Through Castelar passed a jumbled pageant of the months gone by, when Hernando Pizarro, the captain’s brother, led a band west over the cordillera, stupendous mountains, dizzyingly deep ravines, brawling rivers, to Pachacamac and its dark oracular temple on the coast. “We had little gain,” he said. “Our best booty was the Indio general Challcuchima. Get the lot of them together, under control. . . . But you were going to tell me why you study the treasure only after sunset.”
“To avoid exciting cupidity and discord worse than already afflict us. Men grow ever more impatient for division of the spoils. Besides, at night the forces of Satan are at their strongest. I pray over things that were consecrated to false gods.”
The last porter trudged past and disappeared among walls.
“I’d like to see,” Castelar said. Impulse flared. “Why not? I’ll join you.”
Tanaquil was startled. “What?”
“I won’t disturb you. I’ll simply watch.”
Reluctance was unmistakable. “You must obtain permission first.”
“Why? I have the rank. None would deny me. What have you against it? I should think you would welcome some company.”
“You’ll find it tedious. Others did. That is the reason they leave me alone at my task.”
“I’m used to standing guard.” Castelar laughed.
Tanaquil surrendered. “Very well, Don Luis, if you insist. Meet me at the Serpent House, as they’re calling it, after compline.”
—Stars glittered keen and countless over the uplands. Half or more of them were unknown to European skies. Castelar shivered and wrapped his cloak tighter around himself. His breath smoked, his boots rang on hard-packed streets. Caxamalca enclosed him, ghostly in the gloom. He felt glad of corselet, helmet, sword, needless though they might seem here. Tavantinsuyu, the Indies called this land, the Four Quarters of the World; and somehow that felt more right than Peru, a name whose meaning nobody was sure of, for a realm whose reach dwarfed the Holy Roman Empire. Was it subdued yet, or could it ever entirely be, its peoples and their gods?
The thought was unworthy of a Christian. He hastened on.

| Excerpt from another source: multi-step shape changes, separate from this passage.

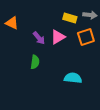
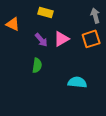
gray arrow: (90, 15) -> (95, 16), turned -112
yellow rectangle: (70, 18) -> (46, 12), moved

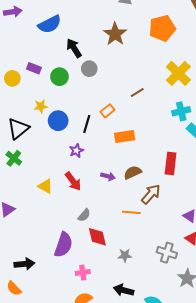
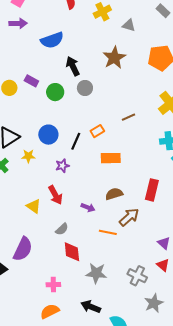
yellow star: (41, 106) -> (28, 156), moved
purple arrow: (108, 176) -> (88, 207), moved
yellow triangle: (45, 186) -> (34, 206), moved
purple semicircle: (63, 245) -> (23, 249), moved
gray star: (125, 255) -> (96, 273), size x1.5

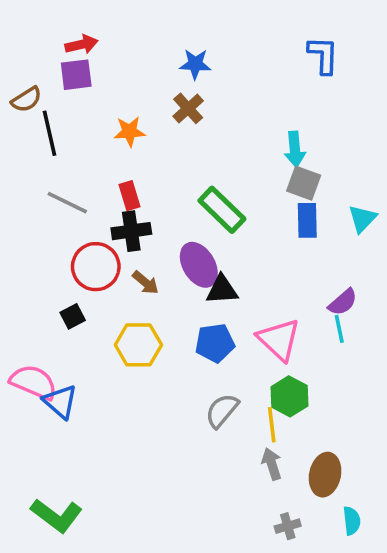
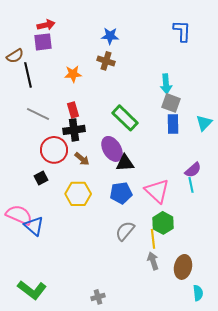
brown cross: (188, 108) -> (106, 61), turned -30
gray cross: (288, 526) -> (98, 297), moved

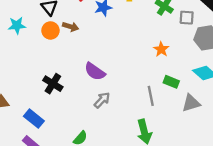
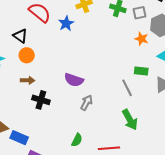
brown arrow: (71, 27) -> (28, 80), moved
orange star: (161, 49) -> (141, 39), moved
blue rectangle: (34, 119) -> (19, 138), moved

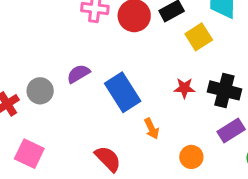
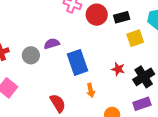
black cross: (224, 90) -> (144, 77), turned 30
gray circle: (40, 91) -> (31, 55), moved

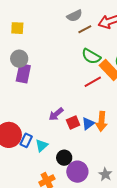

The watchmen at the treasury were a reassuring sight. Lantern glow sheened off armor, pikes, muskets. These were of the iron ruffians who had sailed from Panama, marched through jungle and swamp and desert, shattered every foe, raised their strongholds, come in a handful over a range that stormed heaven, to seize the very king of the pagans and lay his country under tribute. No man or demon would get past them without leave, nor stop them when again they fared onward.
They knew Castelar and saluted him. Fray Tanaquil was waiting, a lantern in his own hand. He led the cavalryman beneath a lintel sculptured in the form of a snake, though not such a snake as had ever haunted white men’s nightmares, into the building.